═══ DOCUMENT EXTRACT ═══
Speaker
Dr
Jeremy Maxime Argyriades
(Dept. de Phys. Nucl. et Corpuscul. (DPNC)-Universite de Geneve-U)
Description
SHINE-NA61 experiment and applications for neutrino fluxes and cosmic rays
Large uncertainties in neutrino beam fluxes as well as for the prediction of extended air showers come from poor knowledge of the production of mesons in hadronic interactions on Carbon or atmospheric gas.
The NA61 experiment at the CERN SPS measures hadron production from collisions of pions, protons and ions on different types of targets. Its acceptance is up to 500 mrad. The particle identification and tracking are performed by dE/dx in large TPCs and TOF detectors. In 2009, an upgrade of the DAQ increased the aquisition rate until 100 Hz. The Forward TOF detector has also been enlarged, covering an extended domain.
═══ DATA ═══
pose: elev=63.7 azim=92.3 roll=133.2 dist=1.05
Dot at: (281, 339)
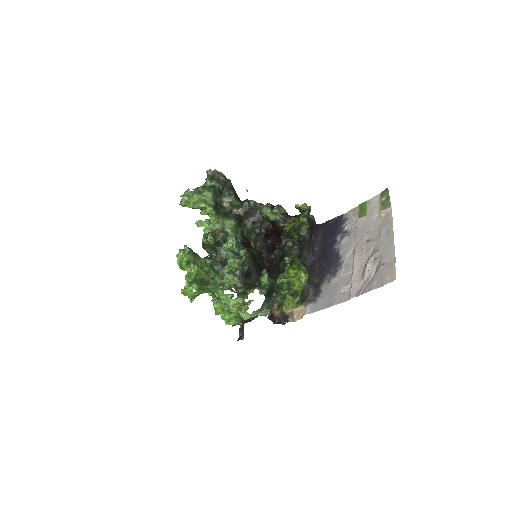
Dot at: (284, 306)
═══
INSTRUCTIONS FOR THE TASK
Copy the stretch of the NA61 abstract from "Description" through "an extended domain.", swapping "Carbon" for "Beryllium". The material has nothing to do with the NA61 abstract.

EXERCISE RESPONSE
Description
SHINE-NA61 experiment and applications for neutrino fluxes and cosmic rays
Large uncertainties in neutrino beam fluxes as well as for the prediction of extended air showers come from poor knowledge of the production of mesons in hadronic interactions on Beryllium or atmospheric gas.
The NA61 experiment at the CERN SPS measures hadron production from collisions of pions, protons and ions on different types of targets. Its acceptance is up to 500 mrad. The particle identification and tracking are performed by dE/dx in large TPCs and TOF detectors. In 2009, an upgrade of the DAQ increased the aquisition rate until 100 Hz. The Forward TOF detector has also been enlarged, covering an extended domain.